Now every parameter we have is limited in space; index by the length of the string, and machineState by the number of possible states (since we only have 4 machines that can be either not processing or waiting for the last character to print, so 2^4 or 16). We could cache on these parameters and call it a day.

// ...
let cache: Record<string, number>[];

function recurse(index: number, machineState: MachineState): number {
  // Base case, no more to process
  if (index === input.length) {
    return 0;
  }

  const encodedMachineState = machineState.join('');
  if (cache[index][encodedMachineState] > -1) {
    return cache[index][encodedMachineState];
  }

  // ...

  const result = Math.max.apply(null, counts);
  cache[index][encodedMachineState] = result;
  return result;
}

function solve(s: string): string {
  input = s;
  // Initialize with value of -1
  cache = new Array(input.length)
    .fill(null)
    .map(() => ({
      'truetruetruetrue': -1,
      'truetruetruefalse': -1,
      'truetruefalsetrue': -1,
      'truefalsetruetrue': -1,
      // ...etcetc...
    }));

  const machineState = [false, false, false, false]
  const total = recurse(0, machineState);
  return `${total}`;
}

And that’s enough to solve big input!

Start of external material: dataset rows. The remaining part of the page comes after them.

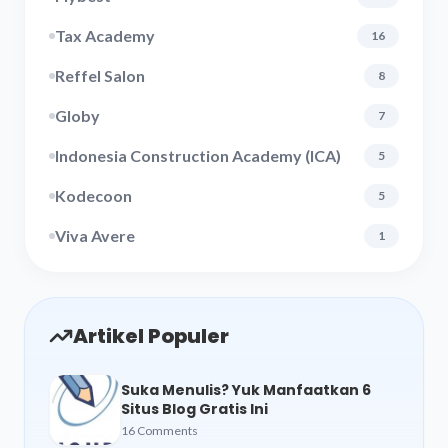
Tax Academy
16
Reffel Salon
8
Globy
7
Indonesia Construction Academy (ICA)
5
Kodecoon
5
Viva Avere
1
Artikel Populer
Suka Menulis? Yuk Manfaatkan 6
Situs Blog Gratis Ini
16 Comments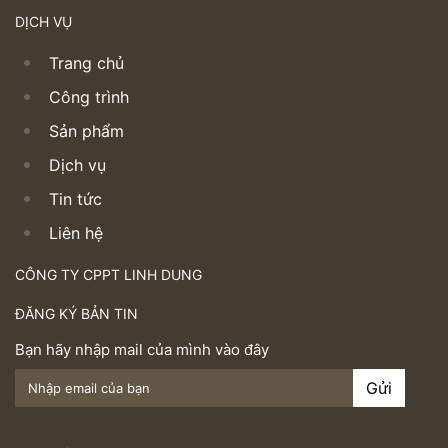
DỊCH VỤ
Trang chủ
Công trình
Sản phẩm
Dịch vụ
Tin tức
Liên hệ
CÔNG TY CPPT LINH DUNG
ĐĂNG KÝ BẢN TIN
Bạn hãy nhập mail của mình vào đây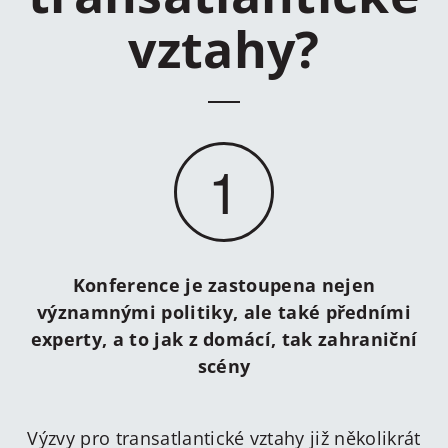
vztahy?
1
Konference je zastoupena nejen
významnými politiky, ale také předními
experty, a to jak z domácí, tak zahraniční
scény
Výzvy pro transatlantické vztahy již několikrát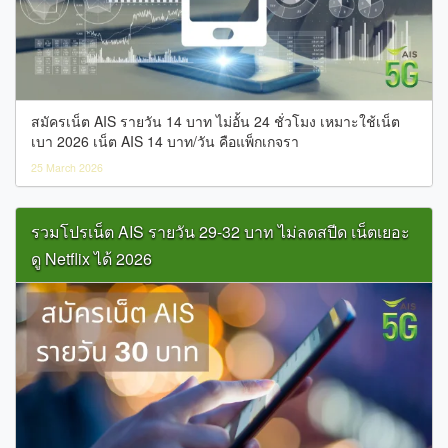
สมัครเน็ต AIS รายวัน 14 บาท ไม่อั้น 24 ชั่วโมง เหมาะใช้เน็ต
เบา 2026 เน็ต AIS 14 บาท/วัน คือแพ็กเกจรา
25 March 2026
รวมโปรเน็ต AIS รายวัน 29-32 บาท ไม่ลดสปีด เน็ตเยอะ
ดู Netflix ได้ 2026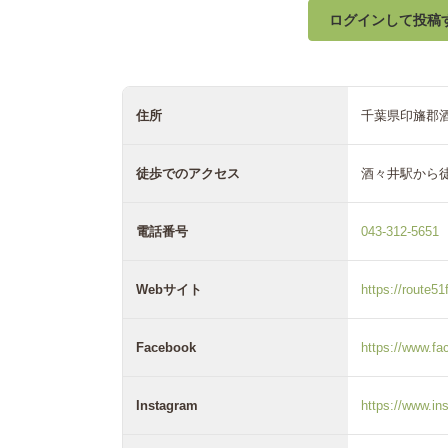
ログインして投稿
住所
千葉県印旛郡
徒歩でのアクセス
酒々井駅から徒
電話番号
043-312-5651
Webサイト
https://route51
Facebook
https://www.fa
Instagram
https://www.in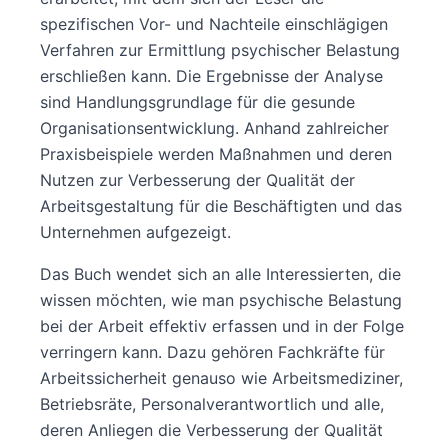
spezifischen Vor- und Nachteile einschlägigen
Verfahren zur Ermittlung psychischer Belastung
erschließen kann. Die Ergebnisse der Analyse
sind Handlungsgrundlage für die gesunde
Organisationsentwicklung. Anhand zahlreicher
Praxisbeispiele werden Maßnahmen und deren
Nutzen zur Verbesserung der Qualität der
Arbeitsgestaltung für die Beschäftigten und das
Unternehmen aufgezeigt.
Das Buch wendet sich an alle Interessierten, die
wissen möchten, wie man psychische Belastung
bei der Arbeit effektiv erfassen und in der Folge
verringern kann. Dazu gehören Fachkräfte für
Arbeitssicherheit genauso wie Arbeitsmediziner,
Betriebsräte, Personalverantwortlich und alle,
deren Anliegen die Verbesserung der Qualität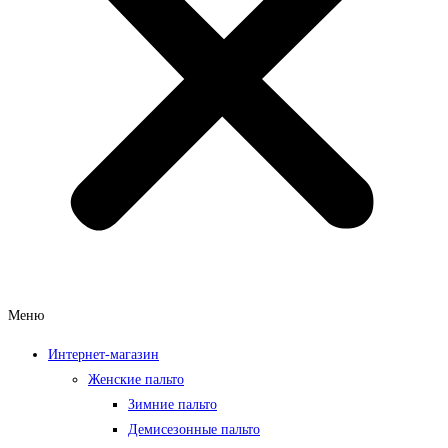
Меню
Интернет-магазин
Женские пальто
Зимние пальто
Демисезонные пальто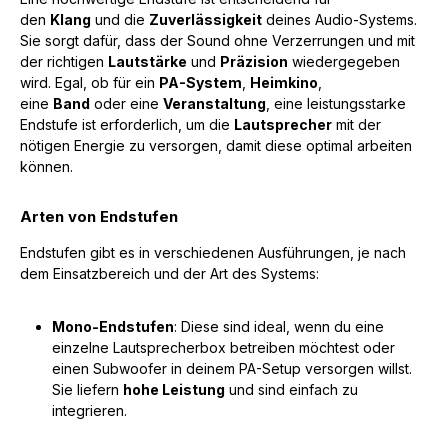
den
Klang
und die
Zuverlässigkeit
deines Audio-Systems.
Sie sorgt dafür, dass der Sound ohne Verzerrungen und mit
der richtigen
Lautstärke
und
Präzision
wiedergegeben
wird. Egal, ob für ein
PA-System
,
Heimkino
,
eine
Band
oder eine
Veranstaltung
, eine leistungsstarke
Endstufe ist erforderlich, um die
Lautsprecher
mit der
nötigen Energie zu versorgen, damit diese optimal arbeiten
können.
Arten von Endstufen
Endstufen gibt es in verschiedenen Ausführungen, je nach
dem Einsatzbereich und der Art des Systems:
Mono-Endstufen
: Diese sind ideal, wenn du eine
einzelne Lautsprecherbox betreiben möchtest oder
einen Subwoofer in deinem PA-Setup versorgen willst.
Sie liefern
hohe Leistung
und sind einfach zu
integrieren.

The rest I’ll consider style points. For example, listing out ‘truetruetruetrue’ is pretty janky, we can clearly switch to using 1s and 0s (e.g. 1111) aka binary. Then we can use a regular 2D array instead.

const MACHINE_INDEX = {
  IO: 1<<0,
  io: 1<<1,
  Io: 1<<2,
  iO: 1<<3
}

let input: string;
let cache: number[][];

function recurse(index: number, machineState: number): number {
  if (index === input.length) {
    return 0;
  }

  if (cache[index][machineState] > -1) {
    return cache[index][machineState];
  }

  const c = input.charAt(index);
  let counts = [];
  if (c === 'I' || c === 'i') {
    const machines = c === 'I' ?
      [MACHINE_INDEX.IO, MACHINE_INDEX.Io] : [MACHINE_INDEX.io, MACHINE_INDEX.iO];
    machines.forEach((machine_index) => {
      if (!(machineState & machine_index)) {
        counts.push(recurse(index + 1, machineState | machine_index));
      }
    })
  }

  if (c === 'O' || c === 'o') {
    const machines = c === 'O' ?
      [MACHINE_INDEX.IO, MACHINE_INDEX.iO] : [MACHINE_INDEX.io, MACHINE_INDEX.Io];
    machines.forEach((machine_index) => {
      if (machineState & machine_index) {
        let updateCount = machine_index === MACHINE_INDEX.IO ? 1 : 0;
        counts.push(recurse(index + 1, machineState ^ machine_index) + updateCount);
      }
    })
  }

  const result = Math.max.apply(null, counts);
  cache[index][machineState] = result;
  return result;
}

function solve(s: string): string {
  input = s;
  cache = new Array(input.length)
    .fill(null)
    .map(() => new Array(16).fill(-1))

  const total = recurse(0, 0);
  return `${total}`;
}

And that’s that, unless you want to try to flip it to the bottom-up approach. I will not.